Create a new directory day4, download data for today: http://www.cahanlab.org/intra/training/bootcampJune2016/misc/day4_toydata.R to this directory, and launch R. Alter paths below for your setup ...

source("../../misc/utils.R")
library(ggplot2)
toyData<-utils_loadObject("../../misc/day4_toydata.R")

Look at the data

dim(toyData)

## [1] 40  2

toyData[1:3,]

##                 PC1      PC2
## GSM300438 -24.41612 17.36002
## GSM756454 -24.87946 15.11424
## GSM603070 -17.96385 10.31652

Yes, this is a subset of the PCA results from yesterday

ggplot(toyData, aes(x=PC1, y=PC2)) +
geom_point(pch=19, alpha=3/4, size=1) +
theme_bw()

plot of chunk unnamed-chunk-3

K-means

K-means assigns each point to a group such that the intra-group distances are minimized

kmeansRes<-kmeans(toyData, 4)
kvals<-cbind(toyData, classification=kmeansRes$cluster)

ggplot(kvals, aes(x=PC1, y=PC2, colour=as.factor(classification)) ) + geom_point(pch=19, alpha=3/4, size=1) + theme_bw() +
guides(colour=guide_legend(ncol=1))

plot of chunk unnamed-chunk-4

How to compute intra-group distances?

Euclidean distance is a commonly used metric

eucDistV1<-function(vect1, vect2){
    xsum <- (vect1[1]-vect2[1])**2 + (vect1[2] - vect2[2])**2;
    xsum ** (1/2);
}

ptA<-c(0,0);
ptB<-c(3,3)
eucDistV1(ptA, ptB);

## [1] 4.242641

In-class exercise

Write a new function that generalizes euclidean distance to an arbitrary number of dimensions Don't peak at next slide...

eucDistV2<-function(vect1, vect2){
    ## 
    ## 
    cat("Compute distance between 2 points in ", length(vect1)," dimension space\n", sep='');
}

ptA<-sample(1:1000, 25);
ptB<-sample(1:1000, 25)
eucDistV2(ptA, ptB);

## Compute distance between 2 points in 25 dimension space

In-class exercise solution using for

eucDistV2<-function(vect1, vect2){
    xsum<-0;
    for(i in 1:length(vect1)){
        xsum <- xsum + (vect1[i] - vect2[i])**2;
    }
    xsum**(1/2);
}

ptA<-c(0,0,0);
ptB<-c(3,3,3);
eucDistV2(ptA, ptB)

## [1] 5.196152

In-class exercise solution using apply

eucDistV3<-function(vect1, vect2){

    tmpFunc<-function(aVect){
      (aVect[1]-aVect[2])**2;
    }
    tmpDat<-cbind(vect1, vect2);
    squares<-apply(tmpDat, 1, tmpFunc);
    sum(squares)**(1/2)
}

ptA<-c(0,0,0);
ptB<-c(3,3,3);
eucDistV3(ptA, ptB)

## [1] 5.196152

In-class exercise solution using R's smartness

eucDistV4<-function(vect1, vect2){
    sum((vect1-vect2)**2)**(1/2)
}

ptA<-c(0,0,0);
ptB<-c(3,3,3);
eucDistV4(ptA, ptB)

## [1] 5.196152

In-class exercise #2

Write a new function that computes the distances between all points in toyData. Don't peak at next slide...
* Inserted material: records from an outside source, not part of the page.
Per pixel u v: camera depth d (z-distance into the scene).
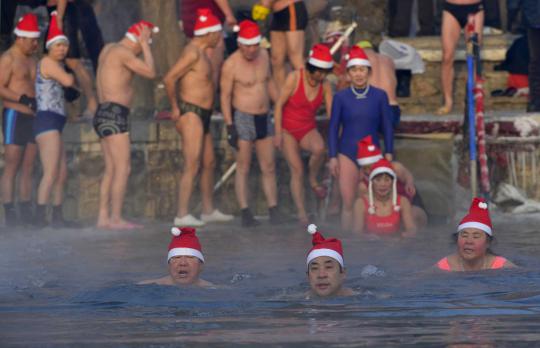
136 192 29.94
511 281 16.31
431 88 34.84
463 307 13.69
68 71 30.06
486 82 35.44
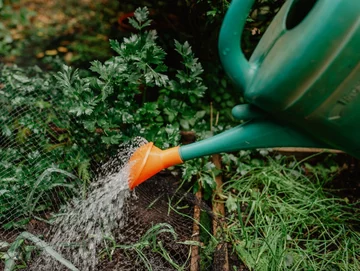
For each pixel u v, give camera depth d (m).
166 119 0.73
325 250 0.59
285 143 0.45
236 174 0.69
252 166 0.71
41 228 0.59
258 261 0.56
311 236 0.62
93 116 0.61
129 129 0.62
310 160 0.75
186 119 0.73
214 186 0.64
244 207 0.65
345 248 0.58
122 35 1.01
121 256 0.56
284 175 0.72
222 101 0.80
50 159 0.65
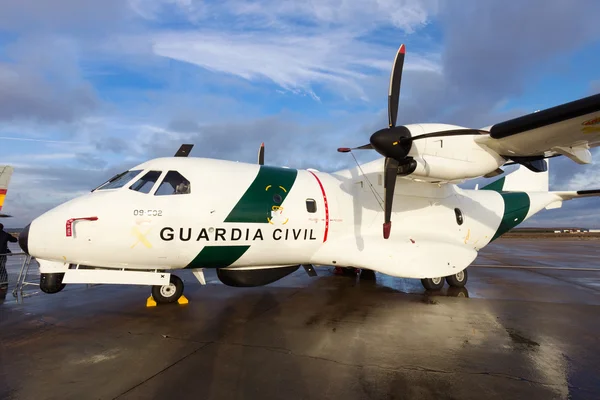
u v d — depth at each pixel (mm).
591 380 3396
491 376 3480
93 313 5922
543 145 6770
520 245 26875
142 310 6137
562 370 3619
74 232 5512
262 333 4848
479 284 8805
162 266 6137
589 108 5332
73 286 8508
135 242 5707
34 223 5664
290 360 3889
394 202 8039
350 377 3461
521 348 4246
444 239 8375
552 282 9102
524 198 10367
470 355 4023
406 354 4062
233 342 4480
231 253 6387
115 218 5637
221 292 7738
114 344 4422
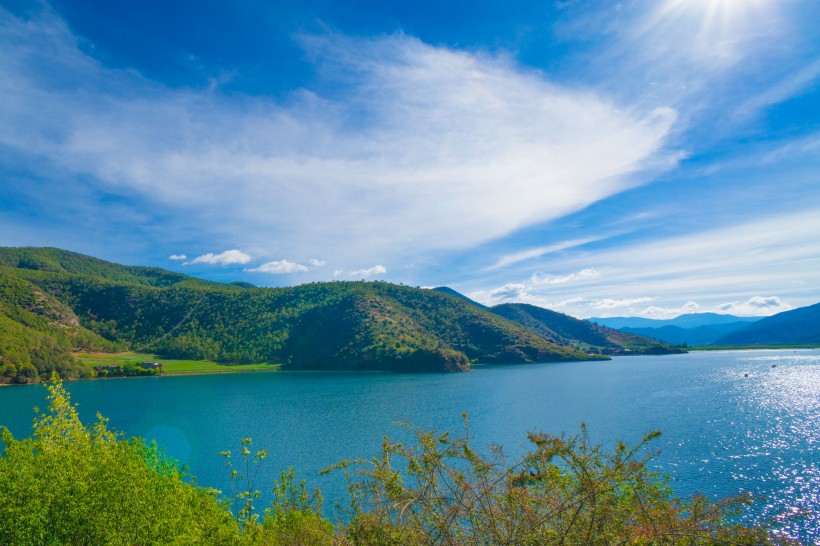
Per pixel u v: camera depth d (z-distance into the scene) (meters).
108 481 12.07
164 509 12.47
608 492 5.57
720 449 46.53
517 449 48.00
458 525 5.75
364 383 138.25
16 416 78.69
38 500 11.11
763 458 42.94
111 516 11.46
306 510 15.41
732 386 104.06
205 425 71.50
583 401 86.69
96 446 17.03
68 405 18.59
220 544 13.09
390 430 63.62
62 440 17.22
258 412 84.50
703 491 34.47
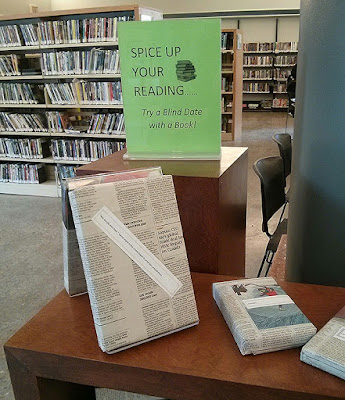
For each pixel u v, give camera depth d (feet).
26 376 2.69
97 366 2.51
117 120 14.73
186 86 3.67
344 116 3.54
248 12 36.52
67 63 14.43
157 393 2.48
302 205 4.48
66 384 2.97
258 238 11.33
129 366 2.45
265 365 2.40
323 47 3.73
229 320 2.71
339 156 3.67
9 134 16.20
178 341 2.65
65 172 16.02
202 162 3.86
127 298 2.58
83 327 2.82
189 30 3.50
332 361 2.26
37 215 13.96
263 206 6.98
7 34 14.84
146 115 3.81
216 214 3.46
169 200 2.83
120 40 3.57
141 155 3.96
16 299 8.63
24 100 15.46
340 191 3.74
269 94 41.68
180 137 3.85
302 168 4.48
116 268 2.56
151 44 3.56
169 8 35.78
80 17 14.30
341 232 3.82
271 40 38.96
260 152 22.38
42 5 31.09
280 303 2.80
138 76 3.67
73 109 15.84
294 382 2.26
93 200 2.56
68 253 3.05
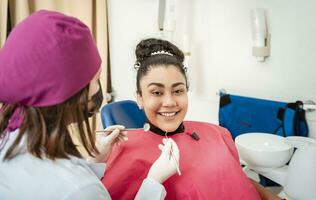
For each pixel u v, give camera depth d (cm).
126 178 86
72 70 53
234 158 100
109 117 130
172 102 92
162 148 84
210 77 160
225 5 144
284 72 124
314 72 114
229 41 145
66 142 57
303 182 89
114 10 190
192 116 175
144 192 69
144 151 92
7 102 54
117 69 199
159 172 72
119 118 133
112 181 86
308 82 117
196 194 83
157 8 168
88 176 55
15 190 51
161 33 162
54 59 50
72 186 51
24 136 54
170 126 96
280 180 97
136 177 86
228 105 136
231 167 93
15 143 54
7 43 53
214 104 159
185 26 168
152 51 97
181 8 167
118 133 90
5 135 56
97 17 180
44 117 54
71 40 52
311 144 92
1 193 51
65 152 56
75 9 172
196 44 164
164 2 155
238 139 108
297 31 117
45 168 53
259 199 93
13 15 155
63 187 51
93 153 70
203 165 90
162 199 68
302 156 89
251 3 132
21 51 50
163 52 97
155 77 90
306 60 116
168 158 75
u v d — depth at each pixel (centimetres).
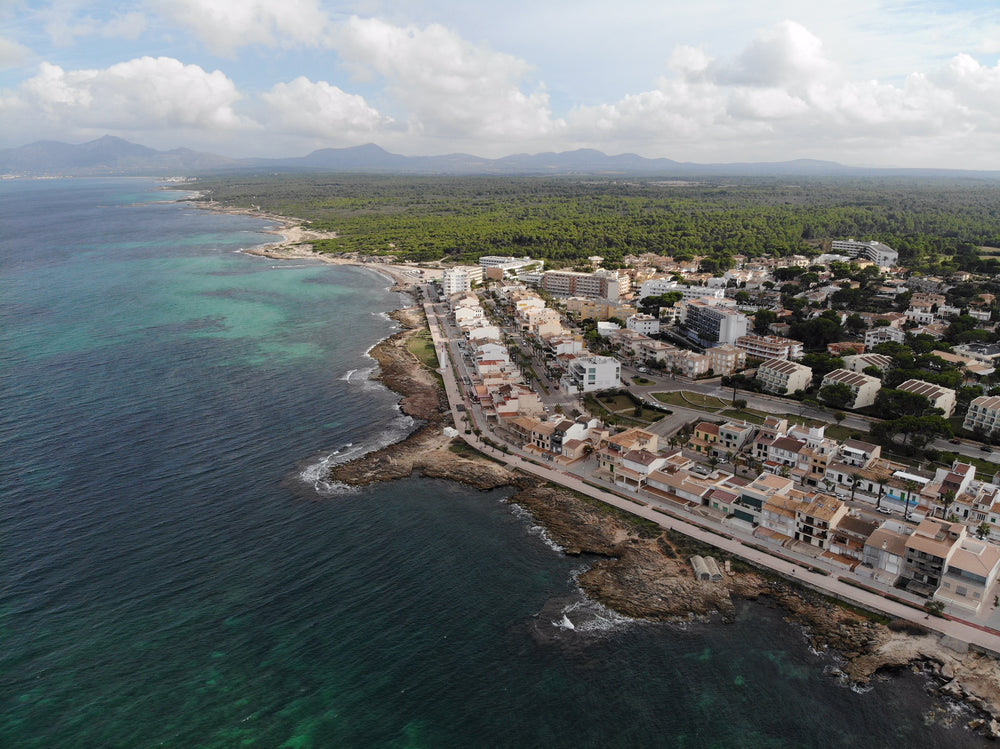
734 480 13400
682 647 9244
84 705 8081
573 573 10919
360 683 8531
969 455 14800
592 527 12200
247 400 18450
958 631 9275
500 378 19500
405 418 17575
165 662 8788
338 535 11894
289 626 9519
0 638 9112
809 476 13750
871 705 8262
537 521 12538
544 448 15600
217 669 8700
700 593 10306
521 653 9088
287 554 11256
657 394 19550
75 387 19000
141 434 15938
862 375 18412
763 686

eucDistAll<-function(aMat){
    ansMatrix<-matrix(NA, nrow=nrow(aMat), ncol=nrow(aMat));
    ## 
    ## Add your code here. Use your eucDistV4 function 
    ##
    ansMatrix
}

In-class exercise solution to #2

eucDistAll<-function(aMat){
    myDim<-nrow(aMat);
    ansMatrix<-matrix(NA, nrow=myDim, ncol=myDim);
    for(i in 1:myDim){
        for(j in 1:myDim){
            if(j<i){
                ansMatrix[i,j] <- eucDistV4(aMat[i,], aMat[j,]);
            }
        }
    }
    ansMatrix;
}

Apply to toy data

toyDists<-eucDistAll(toyData);
hist(toyDists);

plot of chunk unnamed-chunk-12

We can use this distance matrix to perform hierarchical clustering

plot(hclust(as.dist(toyDists), "average"), hang=-1)

plot of chunk unnamed-chunk-13

Your final assignment:

Write a function that evaluates the groupings provided by k-means. It takes as input toyData (or a similar object), and a vector of possible k values. It returns a list of ...

data frame of 2 columns: k, and the mean intra cluster distances
a ggplot in which the points (samples) are colored according to the optimal value for k
a ggplot scatter plot in which x-axis is k and the y axis is the mean intra group distance

And, apply this function to the original data set (only first 2 principle components), which you can download here:

http://cahanlab.org/intra/training/bootcampJune2016/misc/day4_assignment_data.R

What is the optimal number of clusters that your iterative kmeans approach yields?